Convolutional Neural Networks

A brief introduction

5 min readJan 15, 2021

In this article, we’ll talk about-

Neural Networks: structure, working
Convolutional Neural Networks: different layers, their workings, purpose
Implementation of a CNN to classify the CIFAR-10 data set.

Neural Networks

A neural network is a group of connected I/O units where each connection has a weight associated with its computer programs. We can build predictive models from large databases using neural networks. With this model, we can conduct image understanding, human learning, computer speech, etc.

A general diagram of a neural network with one hidden layer.

Each node is connected to every node in the next layer.
A weight ‘w’ is associated with each connection between two nodes.
A bias ‘b’ is associated with every node
These biases and weights for each layer are represented by vectors B and W respectively.
If the input is the vector ‘V’ and the first layer which has weight vector W1 and bias vector B1, then the output to the first layer is calculated by Z(V.W1 — B1). ‘Z’ is an activation function.

Convolutional Neural Networks

A Convolutional Neural Network is a type of neural network that is usually used to process data that has a grid like structure, for example, images. Images can be represented in grids with each cell of a grid representing a pixel of the image.

A convolutional Neural Network has the following layers -

Convolutional Layer
Pooling Layer
Fully Connected Layer

We now go, step by step through a CNN and explain the function of each layer. Consider an input image which is represented by a matrix(grid), each entry in the matrix represents one pixel of the image.

Convolutional Layer

The image is taken as an input to the convolutional layer.
There is a matrix called the ‘kernel’ which is associated with the convolutional layer.
In the convolutional layer, a dot product is performed between the kernel and a portion of the input matrix, i.e the kernel(matrix) slides across the input matrix and the dot product is computed and stored in a new matrix.
The dot product is computed for each possible sub-matrix of the input matrix, one by one and is stored in the new matrix.

Here,

Matrix on the left = Input matrix(Image)
Matrix on the middle = kernel
Matrix on the right = New matrix

Pooling Layer

The pooling layer is used for down sampling of the features.

The two types of pooling operations are called max and average pooling, where the maximum and average value of features is taken, respectively.

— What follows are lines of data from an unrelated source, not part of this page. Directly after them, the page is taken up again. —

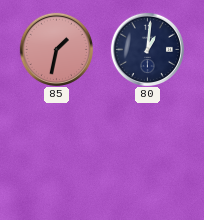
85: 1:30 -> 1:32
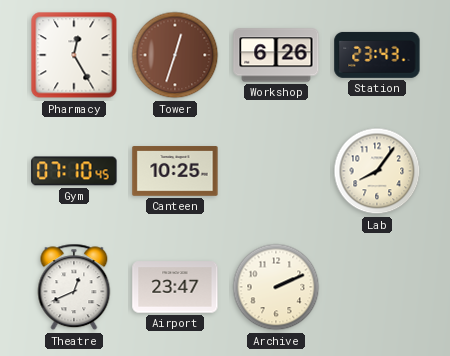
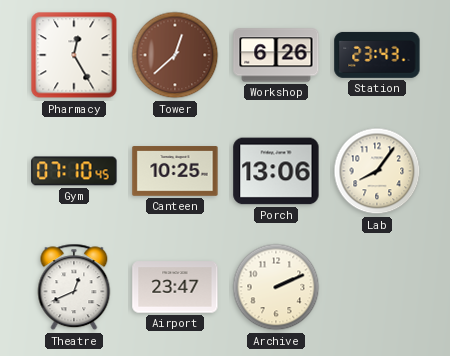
Tower: 12:33 -> 12:38
Porch: none -> 13:06
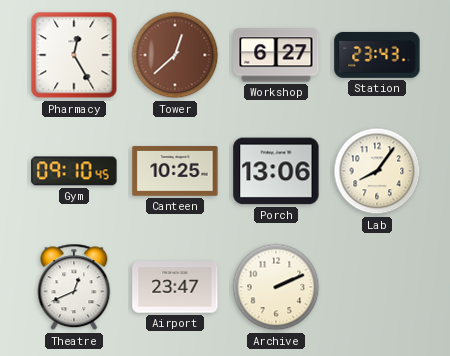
Workshop: 6:26 -> 6:27
Gym: 07:10 -> 09:10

The output matrix of the convolutional layer is taken as input of the pooling layer.
Average or Maximum value of every contiguous sub-matrix of the input matrix is computed and stored to a new matrix.
The output matrix has smaller dimensions.

Here,the maximum value in each 2X2 sub-matrix is taken and stored in a output matrix.

Fully Connected Layer

The output from the pooling layer is taken as the input.
The input is flattened, i.e each layer is taken end to end and taken is input.
This input is taken and weights are applied to predict the correct label.
In the output layer, output size = number of labels(classes)

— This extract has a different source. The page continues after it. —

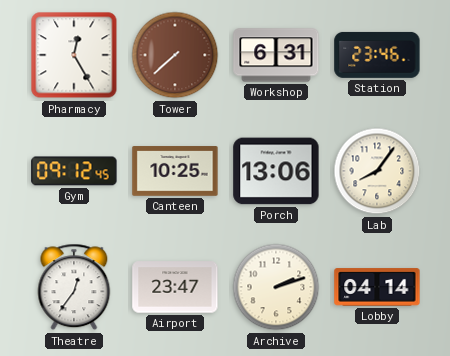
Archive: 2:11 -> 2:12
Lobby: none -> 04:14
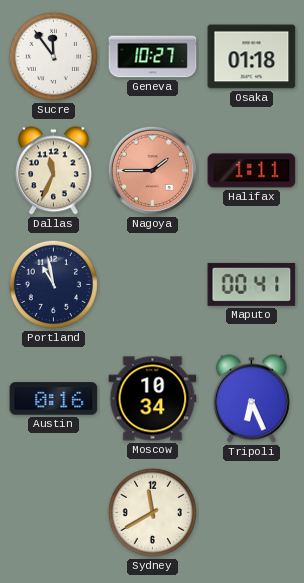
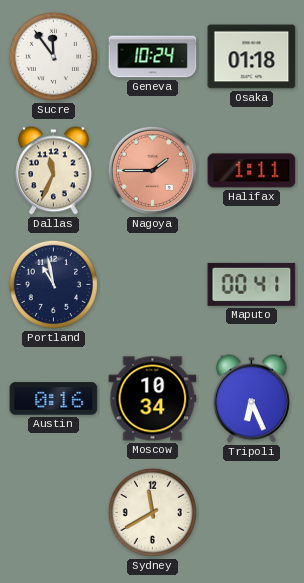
Geneva: 10:27 -> 10:24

The output from the pooling layer is flattened, sent as input into the fully connected layer which predicts the label.

So, summing up all these layers gives us this-

convolutional neural network: a general architecture

Implementation of a CNN

We now implement the above concepts to classify the images in CIFAR-10 dataset.

The CIFAR-10 dataset consists of 60000 32x32 colour images in 10 classes, with 6000 images per class. There are 50000 training images and 10000 test images.

The class labels and their associated integer values are-

0: airplane
1: automobile
2: bird
3: cat
4: deer
5: dog
6: frog
7: horse
8: ship
9: truck

We use TensorFlow and keras, which are very convenient as they have all the components needed for a CNN predefined.

Here we initialize and load the CIFAR-10 dataset into tuples, one set of tuples for training and one set for testing.

Both the training images and testing images are reshaped and the pixel values are normalized.reshape(50000, 32, 32, 3)

In reshape(50000, 32, 32, 3) the 50000 signifies the 50,000 images in the training dataset, 32 and 32 indicate the size of an individual image in the dataset(32X32) and 3 indicates the three colours red ,blue and green , one for each colour.